- Country: United States
- Location: Calhoun County, Texas
- Status: Proposed
- Owner: Long Mott Energy

Nuclear power station
- Reactor type: HTGR
- Reactor supplier: X-energy
- Thermal capacity: 800 MW_{th}

Power generation
- Nameplate capacity: 320 MW_{e}

= Long Mott Generating Station =

Proposed nuclear power station

The Long Mott Generating Station is a planned nuclear power station in Calhoun County, Texas. It will consist of four 80 MW_{e} Xe-100 small modular reactors (SMRs) and is being developed by X-energy and Dow Chemical Company. The plant will produce both power and process heat for Dow's Seadrift chemical facility, which is currently powered by natural gas, and is expected to come online in the early 2030s. It is expected to be the first commercial facility in the United States to use an advanced reactor for process heat.

== History ==
X-energy, a Rockville, Maryland-based SMR developer, received $80 million in 2020 from the Department of Energy's Advanced Reactor Demonstration Program (ARDP) to build four units of their 80 MW_{e} (200 MW_{th}) Xe-100 SMR, as well as to build a fuel fabrication facility for TRISO fuel.

Union Carbide, a subsidiary of Dow, operates the Seadrift Operations site, also known as Long Mott. The site manufactures around 4 billion pounds of plastics and other materials per year. Natural gas turbines located onsite supply both electricity and process heat.
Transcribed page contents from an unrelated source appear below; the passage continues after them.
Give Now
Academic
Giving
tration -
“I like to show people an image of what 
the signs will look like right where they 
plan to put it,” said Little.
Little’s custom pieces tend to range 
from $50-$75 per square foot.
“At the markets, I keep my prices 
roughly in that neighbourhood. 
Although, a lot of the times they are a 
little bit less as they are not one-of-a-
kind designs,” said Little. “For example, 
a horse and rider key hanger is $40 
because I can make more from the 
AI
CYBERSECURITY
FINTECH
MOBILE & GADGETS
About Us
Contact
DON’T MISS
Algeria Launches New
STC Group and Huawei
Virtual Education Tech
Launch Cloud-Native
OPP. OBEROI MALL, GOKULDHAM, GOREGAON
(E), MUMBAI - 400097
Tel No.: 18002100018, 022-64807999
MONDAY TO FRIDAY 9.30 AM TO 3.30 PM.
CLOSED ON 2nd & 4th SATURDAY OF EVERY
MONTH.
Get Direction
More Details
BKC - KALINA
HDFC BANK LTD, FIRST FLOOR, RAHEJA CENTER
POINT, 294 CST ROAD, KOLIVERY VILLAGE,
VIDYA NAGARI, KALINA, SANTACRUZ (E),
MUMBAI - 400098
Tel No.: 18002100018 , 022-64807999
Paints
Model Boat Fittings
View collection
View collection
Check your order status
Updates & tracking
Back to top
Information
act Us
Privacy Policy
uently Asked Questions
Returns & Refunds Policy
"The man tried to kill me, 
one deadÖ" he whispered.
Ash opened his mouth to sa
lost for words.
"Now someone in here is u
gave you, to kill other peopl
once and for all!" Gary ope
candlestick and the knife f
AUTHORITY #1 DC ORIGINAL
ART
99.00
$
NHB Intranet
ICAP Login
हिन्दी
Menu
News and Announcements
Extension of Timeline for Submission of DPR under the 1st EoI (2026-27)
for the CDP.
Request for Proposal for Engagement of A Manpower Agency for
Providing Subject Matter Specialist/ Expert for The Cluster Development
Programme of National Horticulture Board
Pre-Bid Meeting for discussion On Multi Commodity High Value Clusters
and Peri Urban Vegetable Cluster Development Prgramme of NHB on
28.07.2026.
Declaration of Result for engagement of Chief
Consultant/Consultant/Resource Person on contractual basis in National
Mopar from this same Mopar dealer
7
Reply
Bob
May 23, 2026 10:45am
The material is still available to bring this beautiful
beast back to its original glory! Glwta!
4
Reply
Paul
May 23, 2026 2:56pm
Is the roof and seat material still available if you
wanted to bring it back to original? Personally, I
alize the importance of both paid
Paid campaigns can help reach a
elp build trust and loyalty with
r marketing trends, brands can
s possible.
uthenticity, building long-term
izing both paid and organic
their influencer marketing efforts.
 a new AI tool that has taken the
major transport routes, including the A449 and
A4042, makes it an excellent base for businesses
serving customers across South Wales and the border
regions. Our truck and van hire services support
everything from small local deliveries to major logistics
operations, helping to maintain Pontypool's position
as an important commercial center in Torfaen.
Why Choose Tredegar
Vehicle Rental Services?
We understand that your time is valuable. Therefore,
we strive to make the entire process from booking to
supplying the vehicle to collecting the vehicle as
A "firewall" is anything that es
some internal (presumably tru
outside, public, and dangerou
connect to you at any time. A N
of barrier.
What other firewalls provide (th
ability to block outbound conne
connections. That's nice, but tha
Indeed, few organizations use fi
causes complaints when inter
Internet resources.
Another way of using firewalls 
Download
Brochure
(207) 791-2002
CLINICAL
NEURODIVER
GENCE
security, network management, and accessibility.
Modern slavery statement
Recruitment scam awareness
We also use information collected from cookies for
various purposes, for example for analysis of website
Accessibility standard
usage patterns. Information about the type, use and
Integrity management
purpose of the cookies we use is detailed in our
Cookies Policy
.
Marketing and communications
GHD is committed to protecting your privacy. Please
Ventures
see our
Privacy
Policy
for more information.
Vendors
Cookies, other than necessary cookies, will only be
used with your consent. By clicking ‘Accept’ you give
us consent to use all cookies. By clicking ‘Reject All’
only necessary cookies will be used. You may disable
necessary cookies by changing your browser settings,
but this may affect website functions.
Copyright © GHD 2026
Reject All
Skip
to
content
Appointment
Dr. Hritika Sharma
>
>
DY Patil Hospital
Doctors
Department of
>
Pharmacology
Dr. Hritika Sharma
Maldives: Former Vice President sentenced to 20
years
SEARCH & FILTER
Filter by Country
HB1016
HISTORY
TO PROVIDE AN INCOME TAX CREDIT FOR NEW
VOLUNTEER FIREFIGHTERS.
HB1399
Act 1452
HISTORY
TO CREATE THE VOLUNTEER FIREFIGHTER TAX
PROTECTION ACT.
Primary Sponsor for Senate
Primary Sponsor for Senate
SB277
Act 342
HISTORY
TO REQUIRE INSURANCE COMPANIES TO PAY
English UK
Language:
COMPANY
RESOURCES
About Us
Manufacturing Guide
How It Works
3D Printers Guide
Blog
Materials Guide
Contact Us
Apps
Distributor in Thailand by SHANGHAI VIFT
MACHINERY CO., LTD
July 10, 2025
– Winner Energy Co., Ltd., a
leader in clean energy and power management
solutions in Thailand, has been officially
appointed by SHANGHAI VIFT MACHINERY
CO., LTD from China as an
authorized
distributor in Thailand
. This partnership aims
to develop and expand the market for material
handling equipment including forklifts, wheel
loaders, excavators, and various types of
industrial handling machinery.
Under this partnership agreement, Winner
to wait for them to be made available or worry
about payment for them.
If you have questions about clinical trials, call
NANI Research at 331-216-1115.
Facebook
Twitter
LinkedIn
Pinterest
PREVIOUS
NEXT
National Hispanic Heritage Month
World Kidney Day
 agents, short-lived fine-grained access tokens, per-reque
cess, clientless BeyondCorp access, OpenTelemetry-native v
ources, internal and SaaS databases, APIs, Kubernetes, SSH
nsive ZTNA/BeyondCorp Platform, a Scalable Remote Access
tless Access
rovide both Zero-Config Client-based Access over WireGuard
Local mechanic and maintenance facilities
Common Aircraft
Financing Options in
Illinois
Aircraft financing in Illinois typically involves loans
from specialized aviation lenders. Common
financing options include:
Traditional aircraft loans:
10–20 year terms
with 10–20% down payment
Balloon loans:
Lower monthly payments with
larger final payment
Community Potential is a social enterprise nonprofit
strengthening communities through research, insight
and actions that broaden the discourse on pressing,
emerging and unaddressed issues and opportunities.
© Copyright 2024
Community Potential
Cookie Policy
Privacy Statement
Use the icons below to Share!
In May 2023, X-energy and Dow announced the selection of the Seadrift Operations site for deployment of four Xe-100 reactors. During operation, two reactors would supply electricity to the facility while the third would supply 200 MW_{th} of heat in the form of steam. The fourth would supply and sell power to the grid. The project will receive milestone-based funding through the ARDP.

X-energy broke ground on their TX-1 fuel fabrication facility, which will fabricate the company's proprietary TRISO-X fuel, in Oak Ridge, Tennessee in 2022. The facility is supported by the ARDP as well as the Inflation Reduction Act.

Dow's subsidiary, Long Mott Energy, LLC, submitted their construction permit to the Nuclear Regulatory Commission (NRC) on March 31, 2025. The NRC expects to complete their review within 18 months. However, Dow stated that they may not make a final decision to fund the project until 2028, after submitting an operating license application to the NRC.